On the cover of “Motomami”, Rosalia appears naked with a motorcycle helmet and the title of the album written as graffiti. As in Botticelli's “The Birth of Venus”, which he cited as inspiration, he covers the breasts with one arm and the genital area with the other.

In his songs there are many other figures as references: the rocker Patti Smith, the poet Ocean Vuong, the salsa man Hector Lavoe and the flamenco Camarón de la Isla, to which he added veteran reggaetoneros such as Don Omar, Yandel and Daddy Yankee.

On a sound level, he created a palette with an emphasis on percussions, without strings and with many synthesizers. But it is still a very autobiographical experiment for Rosalía, who tried to make a snapshot of a moment in her life when she went from being surrounded by people to being in isolation due to the pandemic, from complete exposure to disappearing from the public eye.

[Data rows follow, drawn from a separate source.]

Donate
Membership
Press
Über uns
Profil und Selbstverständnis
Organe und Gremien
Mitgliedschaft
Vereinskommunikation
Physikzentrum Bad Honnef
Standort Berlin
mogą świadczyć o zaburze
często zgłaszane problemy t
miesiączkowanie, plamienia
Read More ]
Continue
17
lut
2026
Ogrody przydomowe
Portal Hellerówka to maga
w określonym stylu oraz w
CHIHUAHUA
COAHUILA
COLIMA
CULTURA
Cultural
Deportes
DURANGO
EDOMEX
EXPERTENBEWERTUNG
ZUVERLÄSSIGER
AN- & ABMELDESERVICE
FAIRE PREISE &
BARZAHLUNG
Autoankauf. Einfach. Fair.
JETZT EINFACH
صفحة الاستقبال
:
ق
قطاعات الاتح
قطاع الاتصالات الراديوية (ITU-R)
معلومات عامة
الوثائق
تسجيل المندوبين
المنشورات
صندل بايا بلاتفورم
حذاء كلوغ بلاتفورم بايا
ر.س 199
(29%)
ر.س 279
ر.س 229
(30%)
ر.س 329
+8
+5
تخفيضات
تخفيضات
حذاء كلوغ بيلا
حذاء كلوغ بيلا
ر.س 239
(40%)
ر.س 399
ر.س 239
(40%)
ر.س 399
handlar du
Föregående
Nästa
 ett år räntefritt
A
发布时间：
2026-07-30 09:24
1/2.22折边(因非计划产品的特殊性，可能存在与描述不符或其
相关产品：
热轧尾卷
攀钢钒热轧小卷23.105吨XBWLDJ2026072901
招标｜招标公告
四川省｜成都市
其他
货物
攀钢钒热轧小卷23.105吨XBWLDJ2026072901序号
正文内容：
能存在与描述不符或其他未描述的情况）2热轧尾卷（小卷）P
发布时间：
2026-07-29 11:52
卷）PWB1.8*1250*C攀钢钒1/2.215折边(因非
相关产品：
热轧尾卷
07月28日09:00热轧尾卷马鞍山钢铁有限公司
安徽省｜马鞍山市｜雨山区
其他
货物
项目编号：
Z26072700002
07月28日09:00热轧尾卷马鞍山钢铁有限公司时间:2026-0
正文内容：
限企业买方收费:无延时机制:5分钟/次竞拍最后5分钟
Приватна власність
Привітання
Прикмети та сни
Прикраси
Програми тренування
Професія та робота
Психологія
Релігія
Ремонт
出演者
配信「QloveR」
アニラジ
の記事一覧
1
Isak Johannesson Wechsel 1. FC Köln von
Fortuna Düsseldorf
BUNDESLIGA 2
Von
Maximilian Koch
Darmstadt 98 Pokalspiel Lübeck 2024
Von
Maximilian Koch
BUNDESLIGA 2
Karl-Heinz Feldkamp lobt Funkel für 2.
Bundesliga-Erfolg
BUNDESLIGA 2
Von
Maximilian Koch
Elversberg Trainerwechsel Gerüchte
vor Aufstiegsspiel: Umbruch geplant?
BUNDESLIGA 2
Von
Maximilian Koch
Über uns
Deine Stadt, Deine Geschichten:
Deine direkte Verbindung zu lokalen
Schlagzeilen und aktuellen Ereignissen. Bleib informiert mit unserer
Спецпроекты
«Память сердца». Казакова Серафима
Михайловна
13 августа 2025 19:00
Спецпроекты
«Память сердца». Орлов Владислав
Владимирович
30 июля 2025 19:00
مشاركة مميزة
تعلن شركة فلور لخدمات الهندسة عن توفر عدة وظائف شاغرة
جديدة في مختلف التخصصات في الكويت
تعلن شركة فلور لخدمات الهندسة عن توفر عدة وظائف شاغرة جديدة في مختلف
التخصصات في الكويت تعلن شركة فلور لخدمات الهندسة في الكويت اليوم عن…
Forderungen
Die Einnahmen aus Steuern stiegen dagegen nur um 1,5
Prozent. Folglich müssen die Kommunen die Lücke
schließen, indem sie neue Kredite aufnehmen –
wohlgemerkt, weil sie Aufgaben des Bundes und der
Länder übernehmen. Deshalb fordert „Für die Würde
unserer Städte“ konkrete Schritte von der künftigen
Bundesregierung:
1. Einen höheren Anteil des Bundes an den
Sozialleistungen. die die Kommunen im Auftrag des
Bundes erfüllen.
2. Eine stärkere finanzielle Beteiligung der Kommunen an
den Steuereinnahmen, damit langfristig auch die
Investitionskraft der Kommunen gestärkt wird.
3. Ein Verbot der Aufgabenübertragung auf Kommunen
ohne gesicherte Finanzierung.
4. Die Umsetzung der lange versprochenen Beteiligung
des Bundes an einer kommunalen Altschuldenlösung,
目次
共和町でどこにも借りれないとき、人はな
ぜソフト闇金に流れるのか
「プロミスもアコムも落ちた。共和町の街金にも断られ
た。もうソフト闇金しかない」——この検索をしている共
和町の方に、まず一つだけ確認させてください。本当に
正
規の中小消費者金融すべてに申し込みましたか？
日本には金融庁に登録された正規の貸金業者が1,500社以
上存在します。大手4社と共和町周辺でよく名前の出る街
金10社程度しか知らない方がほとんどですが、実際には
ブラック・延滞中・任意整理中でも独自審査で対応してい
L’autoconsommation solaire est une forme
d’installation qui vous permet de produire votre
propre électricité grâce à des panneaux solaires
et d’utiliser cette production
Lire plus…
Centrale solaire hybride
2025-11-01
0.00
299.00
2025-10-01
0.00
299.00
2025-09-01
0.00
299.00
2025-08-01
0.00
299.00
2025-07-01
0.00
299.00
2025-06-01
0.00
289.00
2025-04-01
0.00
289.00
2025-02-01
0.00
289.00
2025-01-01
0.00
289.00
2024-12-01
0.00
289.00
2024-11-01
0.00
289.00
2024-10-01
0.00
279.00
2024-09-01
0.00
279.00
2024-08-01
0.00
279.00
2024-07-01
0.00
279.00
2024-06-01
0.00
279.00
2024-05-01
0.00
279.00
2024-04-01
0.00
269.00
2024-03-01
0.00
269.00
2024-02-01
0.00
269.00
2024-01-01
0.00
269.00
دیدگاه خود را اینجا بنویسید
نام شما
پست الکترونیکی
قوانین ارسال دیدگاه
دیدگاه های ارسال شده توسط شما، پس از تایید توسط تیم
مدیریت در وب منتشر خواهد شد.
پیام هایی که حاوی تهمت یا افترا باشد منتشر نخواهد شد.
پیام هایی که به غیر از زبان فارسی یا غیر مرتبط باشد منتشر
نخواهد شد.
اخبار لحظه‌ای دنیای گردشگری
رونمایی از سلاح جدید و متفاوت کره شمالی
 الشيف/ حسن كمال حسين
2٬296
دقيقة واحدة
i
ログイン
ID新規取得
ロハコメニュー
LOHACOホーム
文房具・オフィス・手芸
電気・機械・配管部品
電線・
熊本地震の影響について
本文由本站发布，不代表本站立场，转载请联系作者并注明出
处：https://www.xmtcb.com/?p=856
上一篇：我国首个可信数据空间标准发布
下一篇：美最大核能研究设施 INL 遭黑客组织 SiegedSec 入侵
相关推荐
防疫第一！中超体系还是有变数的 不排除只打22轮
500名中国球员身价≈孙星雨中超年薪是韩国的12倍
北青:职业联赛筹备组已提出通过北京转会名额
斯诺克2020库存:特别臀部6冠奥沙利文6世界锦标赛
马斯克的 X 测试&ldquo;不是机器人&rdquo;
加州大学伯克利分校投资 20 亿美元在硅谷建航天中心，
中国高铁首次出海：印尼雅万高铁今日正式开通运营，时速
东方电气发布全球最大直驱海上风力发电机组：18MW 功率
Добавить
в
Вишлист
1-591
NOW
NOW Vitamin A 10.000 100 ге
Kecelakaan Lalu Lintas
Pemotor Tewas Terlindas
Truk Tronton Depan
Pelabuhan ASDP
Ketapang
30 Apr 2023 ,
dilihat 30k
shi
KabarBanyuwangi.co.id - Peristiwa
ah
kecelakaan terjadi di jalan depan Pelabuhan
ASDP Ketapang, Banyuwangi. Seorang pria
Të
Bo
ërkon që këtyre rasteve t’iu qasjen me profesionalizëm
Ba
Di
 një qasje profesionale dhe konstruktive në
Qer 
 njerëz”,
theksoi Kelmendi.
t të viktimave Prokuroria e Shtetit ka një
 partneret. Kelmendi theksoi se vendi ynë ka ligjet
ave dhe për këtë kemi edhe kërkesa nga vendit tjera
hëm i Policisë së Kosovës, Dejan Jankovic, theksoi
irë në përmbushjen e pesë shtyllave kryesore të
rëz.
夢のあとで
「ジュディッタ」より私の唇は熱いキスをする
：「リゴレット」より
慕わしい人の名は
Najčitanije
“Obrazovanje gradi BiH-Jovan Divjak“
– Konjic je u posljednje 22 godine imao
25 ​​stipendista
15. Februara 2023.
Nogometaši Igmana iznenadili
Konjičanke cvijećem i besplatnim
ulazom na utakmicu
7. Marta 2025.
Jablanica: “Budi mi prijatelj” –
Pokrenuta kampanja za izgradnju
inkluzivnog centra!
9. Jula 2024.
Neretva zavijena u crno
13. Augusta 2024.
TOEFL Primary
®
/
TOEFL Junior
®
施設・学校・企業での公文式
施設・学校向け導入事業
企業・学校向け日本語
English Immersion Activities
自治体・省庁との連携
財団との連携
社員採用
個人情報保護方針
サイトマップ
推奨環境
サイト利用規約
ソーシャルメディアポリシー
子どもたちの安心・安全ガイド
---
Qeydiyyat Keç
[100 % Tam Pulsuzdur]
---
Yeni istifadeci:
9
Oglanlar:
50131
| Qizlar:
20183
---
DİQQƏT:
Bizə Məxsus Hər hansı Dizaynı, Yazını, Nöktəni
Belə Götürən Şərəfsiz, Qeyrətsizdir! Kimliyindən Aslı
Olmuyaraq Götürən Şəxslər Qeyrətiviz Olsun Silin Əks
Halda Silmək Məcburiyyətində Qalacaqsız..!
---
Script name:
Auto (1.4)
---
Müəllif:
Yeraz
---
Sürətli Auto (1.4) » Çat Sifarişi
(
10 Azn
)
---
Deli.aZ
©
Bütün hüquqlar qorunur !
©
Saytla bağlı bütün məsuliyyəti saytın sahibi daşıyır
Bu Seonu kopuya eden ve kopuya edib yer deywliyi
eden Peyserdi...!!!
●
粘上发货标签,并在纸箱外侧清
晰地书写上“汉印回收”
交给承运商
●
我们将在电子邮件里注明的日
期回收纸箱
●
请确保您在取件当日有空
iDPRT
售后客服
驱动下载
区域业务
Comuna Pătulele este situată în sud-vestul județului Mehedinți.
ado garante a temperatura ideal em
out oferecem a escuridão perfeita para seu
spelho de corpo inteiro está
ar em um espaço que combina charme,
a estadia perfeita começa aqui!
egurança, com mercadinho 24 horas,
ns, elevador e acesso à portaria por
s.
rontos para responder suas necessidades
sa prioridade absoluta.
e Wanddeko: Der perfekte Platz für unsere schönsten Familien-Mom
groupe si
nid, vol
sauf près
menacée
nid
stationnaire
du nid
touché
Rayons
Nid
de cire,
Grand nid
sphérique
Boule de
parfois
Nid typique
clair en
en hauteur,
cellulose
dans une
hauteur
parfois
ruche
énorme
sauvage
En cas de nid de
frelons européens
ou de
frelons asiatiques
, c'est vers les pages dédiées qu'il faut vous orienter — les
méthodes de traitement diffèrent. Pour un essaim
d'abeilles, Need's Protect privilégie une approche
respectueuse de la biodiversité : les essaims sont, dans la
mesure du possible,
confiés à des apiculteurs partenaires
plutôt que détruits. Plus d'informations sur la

“It might seem that the 'tracklist' when you hear it, as if there is a lot going up and down, as if it were chaos, but it's not at all. It's an orderly chaos,” Rosalia said. “For me, there is a divine order in people's destiny. When you're watching someone else's life it may seem like chaos, but to me it's completely orderly chaos and the tracklist is done that way, looking for that feeling.”

Rosalía said that she did not make dozens of songs to discard and make up the album, but she was always clear about which ones she wanted to work and she produced them with extreme meticulousness, during long sessions in the studio. In the end some songs had six or eight different versions, but he didn't stop until he found the perfect one.

“It hasn't been easy, it's been the album to date that I've had to fight the most, with blood, sweat and tears, a lot of dedication,” he admitted. “I'm glad I didn't throw in the towel.”

The song list for “Motomami”, released by Columbia Records, includes the bolero “Delirio de grandeur”; “Biscuit”, which is for dancing, and “Hentai”, an overtly sexual song that recently caused a stir with just a few seconds advance.

“I thought we were over this, that we were already somewhere else, but it clearly makes me want to keep writing around,” Rosalía said of “Hentai”, which in Japanese is a word to describe anime and sexual manga. “That for me makes it more evident that women are still expected to be feminine and that's it. And, on the other hand, I refuse that. I am many more things and among them feminine”.